2. In China there is a network of youth hostels that provide everything the western traveler needs. Rooms with a great price range- from the cheapest (a bed in a dorm with shared bathrooms and showers) an up to the expensive intimate rooms. And the staff is made of Chinese youth (most are working there as a part of a student program) and western youths, studying Chinese volunteering there to brush up on their Chinese. They help with everything you need. They helped me buy a local sim card, book bus tickets, organize a birthday party for my daughter, they wrote a note with Chinese sentences I asked them to, explained to me how to get everywhere and much more. In every hostel there’s a common room where there is a bar, a small restaurant, a few strategy/thinking games (the staff is always happy to play with you, or at least teach you how to play), art materials, computers, books, sometimes table-football or a snooker table or a tv room with loads of movies for you to choose from. Within a day or two the staff knows all your names.

3. in short- I warmly recommend you to book a room with one of the youth hostels spread across china, they’ll make your trips that much easier, especially in the first few days after landing.

4. don’t come to china without an app that translates words and sentences to Chinese, preferably one that also sounds the words, and that doesn’t require internet.

5. anyway it’s recommended to buy a local sim card on the first chance so you can use the internet comfortably on your phone.

6. that way you could also use maps and navigate in busy streets, whose names are written in Chinese.

7. the taxi drivers in china are very strict on the max number of passengers- four. So anyone going to china with three or more children is going to have a problem. To find a taxi, especially in the big cities, especially in the tourist centers, is not an easy task, and finding two is a nightmare.
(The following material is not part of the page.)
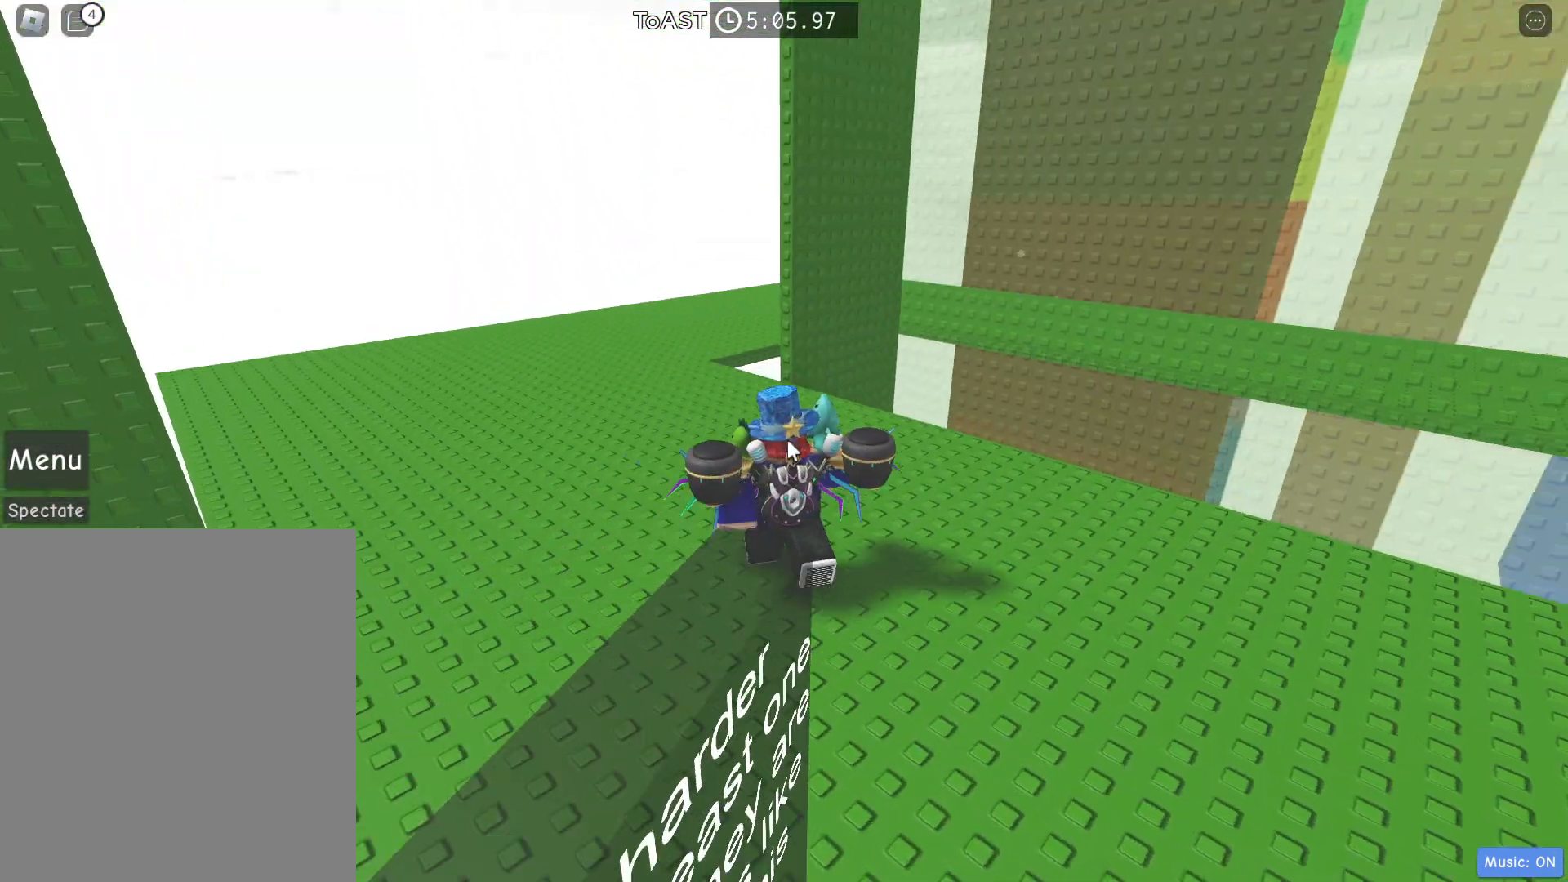
{"keys": ["a"], "events": [[383, "w", "up"]]}
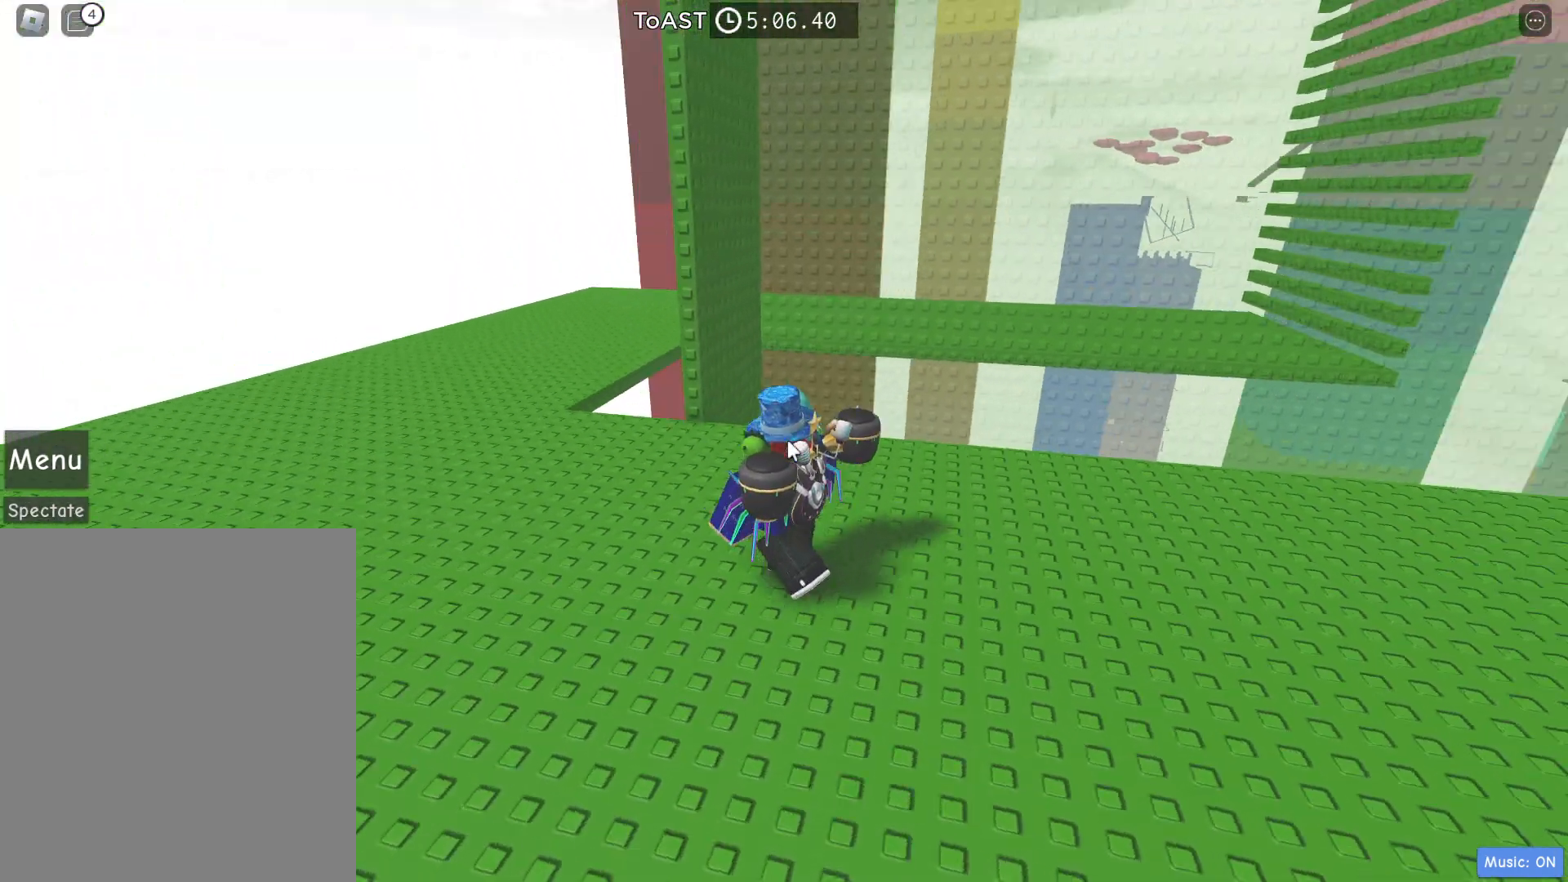
{"keys": ["a", "s"], "events": [[350, "s", "down"]]}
Easier to find two rickshaws or deal with the public transportation.

8. If you chose to walk notice that the green light for the crosswalk is very short and there’s an arrangement with the two-wheelers so warn the kids.

9. and about the public transportation: in China there’s a very wide range of buses and trains. From old trains, stuffed so full of people that you can’t breathe, sweaty and sweltering, through to a relatively comfortable sleeper trains all the way to express trains that look like they’re taken straight from a futuristic film. The same goes for buses.

10. in the sleeper trains they lock the bathrooms in the morning long before you actually get to your destination. Just so you know.

here you will fond a special route for nature loving families traveling to china

11. the Chinese, even those that speak good English, tend to get confused between the ‘teen’ numbers (11, 12, 13…) and the whole numbers (20, 30, 40…) it’s best to always make sure exactly what they meant. There is a big difference sometimes. (how many hours is this bus drive? 40??? Ahhh 14.)

12. in restaurants and street foods they use a lot of tasting powder (msg). you can tell them “no msg” and most will understand.

13. public restrooms: I have to say that the public restrooms in China were the most disgusting I ever saw. But really. Those on the roads, in between, at bus stops during long drives. They were actually a long narrow hall, with an open draining tunnel (sewage) and two long boards on the sides, to step on. Everything is open, without even partitions. There are places where this even costs money.

For few more extreme experiences in china click here :-).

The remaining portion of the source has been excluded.